State Budget Provides Matching Dollars for Alzheimer’s Fund
April 20, 2005
Assemblyman Robin Schimminger, who sponsored a 2002 law providing for state matching funds for monies collected for the Alzheimer’s Disease Assistance Fund via a voluntary state income tax check-off, said that the new state budget contains the first-ever appropriation to fulfill that commitment.

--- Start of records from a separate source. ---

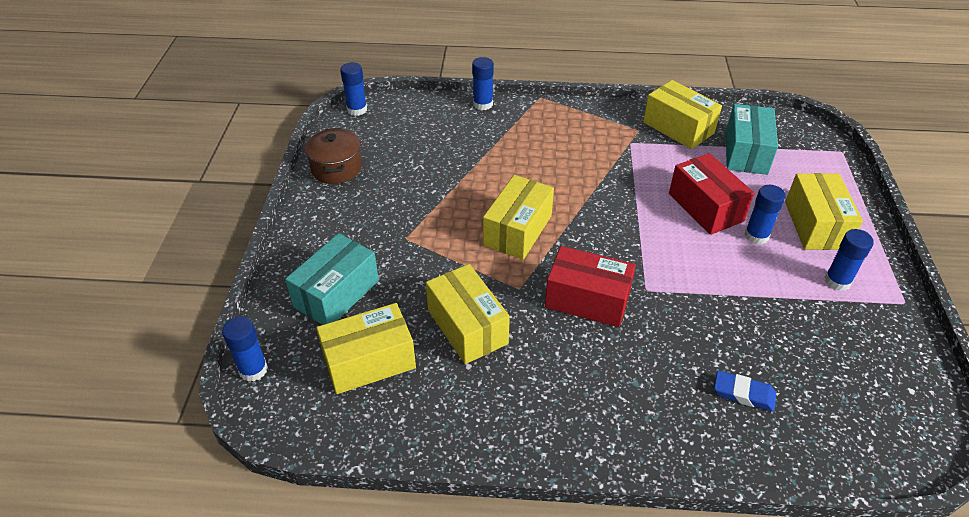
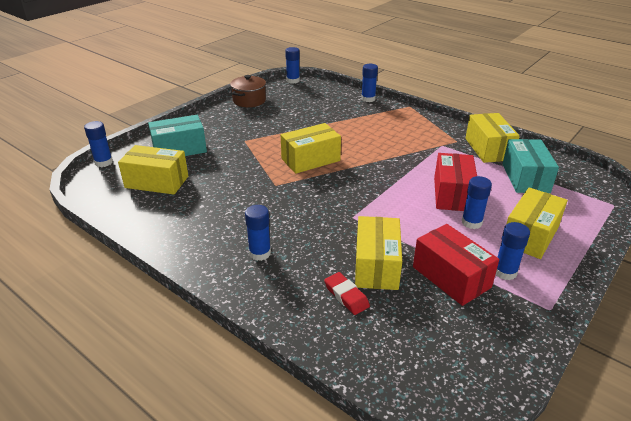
camera: 35 degrees right, 10 degrees down
(467, 327) = (224, 189): yellow box -> yellow box (376, 266)
(587, 300) = (308, 206): red box -> red box (451, 277)
(608, 393) = (260, 253): none -> blue glue stick
(743, 394) = (346, 296): blue eraser -> red eraser
(746, 152) = (525, 178): turquoise box -> turquoise box turned 45 degrees counterclockwise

Last year approximately $280,000 was donated via the tax check-off by state income tax payers. "Funds to provide a state match for monies donated through voluntary gifts via the state income tax check-off for the Alzheimer’s Disease Assistance Fund were included in the state budget recently passed by the Legislature and approved by the Governor," said Assemblyman Schimminger. "This is good news for the growing number of New Yorkers who are struggling with this difficult disease." An estimated 10% of persons over the age of 65 and nearly 50% of people aged 85 or older have Alzheimer’s Disease, which is the fourth leading cause of death among U.S. adults. "With almost 500,000 New Yorkers currently diagnosed with Alzheimer’s and other related dementia, and 1.5 million residents active in caregiving roles for these individuals, this fund is a critical component of the state’s commitment to supporting community organizations dedicated to the issues associated with this disease," said Assemblyman Schimminger. "A state match to those funds contributed by New York State residents enhances the partnership between New York State and individuals to provide sorely needed funding to adequately support victims and their families." Schimminger, who also sponsored the original law creating the Alzheimer’s Disease Assistance Fund and the tax check-off that finances it, said that 23 organizations received grants from this fund last year, including affiliates of the Alzheimer’s Association and each of the State’s nine Alzheimer’s Disease Assistance Centers (ADAC’s), which greatly advanced the educational and supportive services offered across the state. "Alzheimer’s Disease not only affects the victims but also their spouses, families and friends who bear the emotional, physical and financial burdens of years of caregiving," Schimminger said. "The funds provided in this year’s budget will help to promote research and enhance support services, including education and training, counseling, respite services and technological assistance, for Alzheimer’s Disease victims and their caregivers."